In March I finally had the opportunity to visit Paul Cézanne’s studio located in the provincial town of Aix-en-Provence. He fled to his hometown of Aix when the vitriolic Parisian art critics denounced his work and refused to jury his paintings in the Paris Salon of the 1800’s. Considering how derisive the criticism was, it’s a wonder he retained the courage and desire to paint. The townspeople of Aix even left messages on his doorstep at one point, requesting he leave Aix as he was “dishonoring” the town.

Now you can’t walk one block without seeing a restaurant or shop with his name on it. There are even bronze ‘C’s on the sidewalk to walk in his footsteps. Cézanne is big business for Aix now.

I must admit, I didn’t fully appreciate Cézanne’s work until I had to copy his still-life paintings in college. I then began to understand the varied perspectives in his work and the humble beginnings of cubist thought. Think of it. If Georges Braque had not studied Cézanne’s paintings while sharing a studio with Picasso, Cubism may have had quite a delayed start. I personally like the fact Cézanne isolated himself in Provence and painted what he wanted to, not pandering to the desires of critics and the fickle public.

Cézanne built his studio on the Chemin des Lauves in 1902. When he died in 1906, his son inherited the building and subsequently sold it to Marcel Provence. Provence wanted to preserve Cézanne’s heritage and when he died in 1951, the studio was going to be razed by developers. Two Americans, James Lord and John Rewald created the “Cézanne Memorial Committee” and 114 American donors contributed a total of 7,500,000 francs to save the studio.

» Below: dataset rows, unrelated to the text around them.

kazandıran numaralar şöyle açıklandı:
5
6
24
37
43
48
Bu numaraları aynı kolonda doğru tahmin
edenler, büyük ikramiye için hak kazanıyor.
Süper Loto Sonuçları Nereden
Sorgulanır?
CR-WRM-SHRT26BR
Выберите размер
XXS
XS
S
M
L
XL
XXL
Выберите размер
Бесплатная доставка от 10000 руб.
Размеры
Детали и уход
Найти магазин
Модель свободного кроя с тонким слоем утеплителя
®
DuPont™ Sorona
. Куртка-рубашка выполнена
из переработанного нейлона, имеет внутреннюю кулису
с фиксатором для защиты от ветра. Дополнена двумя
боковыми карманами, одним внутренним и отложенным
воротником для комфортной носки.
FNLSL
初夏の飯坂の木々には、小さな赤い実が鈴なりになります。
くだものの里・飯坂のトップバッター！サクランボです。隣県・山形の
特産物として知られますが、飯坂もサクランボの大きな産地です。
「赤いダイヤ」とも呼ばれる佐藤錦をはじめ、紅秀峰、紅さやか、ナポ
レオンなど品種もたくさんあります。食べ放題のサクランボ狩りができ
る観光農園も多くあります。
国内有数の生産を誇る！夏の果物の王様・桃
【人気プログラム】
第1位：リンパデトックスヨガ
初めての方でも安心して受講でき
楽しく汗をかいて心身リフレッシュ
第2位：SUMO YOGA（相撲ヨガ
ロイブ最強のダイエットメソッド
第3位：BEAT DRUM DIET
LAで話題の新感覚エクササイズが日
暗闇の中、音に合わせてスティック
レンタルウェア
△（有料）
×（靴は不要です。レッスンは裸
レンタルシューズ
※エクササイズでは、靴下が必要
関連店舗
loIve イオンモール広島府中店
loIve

I don’t understand why the French government didn’t intervene. In fact, there are only two Cézanne paintings in all of Aix, at the Musée Granet.

Before my husband and I climbed the stairs to the dusty but well-preserved studio we were told photographs were strictly forbidden. Why? I have no idea save for the fact the city of Aix (which nows owns the studio) wants to make a profit on the poor quality studio postcards in the gift shop. The studio is large with two huge picture windows and Cézanne’s objets d’art that he used for his many still-lifes are strewn around the room. One of the enormous windows used to have an unobstructed view of Mont Sainte Victoire but tall gnarly trees now surround the studio. The room is very carefully arranged to make you think Cézanne has left to paint plein-air and will return at any time. Eerie but effective.

Before I left the room I detected his painting smocks in a small corner. Yes, the Master’s clothing replete with thick splotches of oil paint. I then did what any entitled American would do when they feel their countrymen saved a foreign national treasure. I shut the volume off of my iPhone, opened up the Sneaky Pix app and furtively snapped a couple of photographs. Sneaky Pix makes it look like you are talking on the phone with a fake call screen but it snaps photos while you are pretending to talk on the phone.

After purchasing some over-priced souvenirs in the gift shop, we walked around the lush grounds. I thought how fortunate it was that two Americans took the initiative to save this piece of art history. Hopefully, he wouldn’t have minded my sneaky photos.